New Haven, Conn. — Papers published by clinicians and clinical researchers in Yale School of Medicine’s Department of Neurology have been cited as among the most important the past year in three crucial areas—stroke, movement disorders, and multiple sclerosis—in a survey of recent advances in Lancet Neurology.

In its survey of the most important advances in 2004, Lancet Neurology summarized the five most pivotal papers in each of 10 areas within neurology.

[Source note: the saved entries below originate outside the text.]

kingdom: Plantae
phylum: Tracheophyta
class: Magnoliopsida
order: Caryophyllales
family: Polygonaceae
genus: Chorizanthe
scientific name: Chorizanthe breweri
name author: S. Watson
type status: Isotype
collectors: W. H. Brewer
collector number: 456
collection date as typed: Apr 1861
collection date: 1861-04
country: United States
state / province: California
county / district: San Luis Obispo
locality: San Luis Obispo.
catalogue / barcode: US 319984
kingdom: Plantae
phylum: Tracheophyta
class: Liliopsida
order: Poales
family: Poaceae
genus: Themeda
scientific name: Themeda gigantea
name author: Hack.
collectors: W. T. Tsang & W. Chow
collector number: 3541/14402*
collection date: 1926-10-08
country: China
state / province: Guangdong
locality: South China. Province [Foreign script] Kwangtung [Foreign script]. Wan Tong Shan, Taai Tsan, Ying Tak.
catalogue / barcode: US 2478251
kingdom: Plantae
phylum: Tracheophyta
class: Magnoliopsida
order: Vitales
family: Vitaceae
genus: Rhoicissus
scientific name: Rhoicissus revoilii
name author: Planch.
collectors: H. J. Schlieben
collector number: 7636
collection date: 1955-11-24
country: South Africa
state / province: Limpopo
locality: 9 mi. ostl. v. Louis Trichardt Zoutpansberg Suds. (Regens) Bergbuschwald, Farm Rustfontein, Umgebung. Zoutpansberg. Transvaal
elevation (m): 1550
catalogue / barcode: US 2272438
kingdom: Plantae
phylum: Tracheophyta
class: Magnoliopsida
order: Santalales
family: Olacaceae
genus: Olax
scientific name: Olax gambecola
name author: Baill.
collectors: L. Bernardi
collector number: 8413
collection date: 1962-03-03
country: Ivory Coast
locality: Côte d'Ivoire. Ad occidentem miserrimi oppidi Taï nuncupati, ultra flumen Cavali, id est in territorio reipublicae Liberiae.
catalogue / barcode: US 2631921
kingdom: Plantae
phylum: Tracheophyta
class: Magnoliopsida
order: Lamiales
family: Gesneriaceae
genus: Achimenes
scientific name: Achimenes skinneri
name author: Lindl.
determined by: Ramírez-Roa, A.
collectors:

The survey cited research carried out by Lawrence Brass, M.D., professor of neurology, that evaluated the efficacy of medications that prevent stroke; studies by Kenneth Marek, M.D., adjunct professor of neurology, on new neuro-imaging techniques that facilitate the accurate assessment of new medications for Parkinson’s disease; and research by Stephen Waxman, M.D., professor and chair of neurology, that identified molecules that trigger the degeneration of nerve fibers within the brain and spinal cord in multiple sclerosis.

Commenting on the Lancet survey, Waxman said, “even at a time of great financial challenge, the faculty of Yale’s Department of Neurology continues to make fundamental advances in our understanding of the diseases of the brain and spinal cord. I’m confident that we will ultimately conquer these disorders and cure them, and I’m incredibly proud that Yale’s faculty is at the forefront.”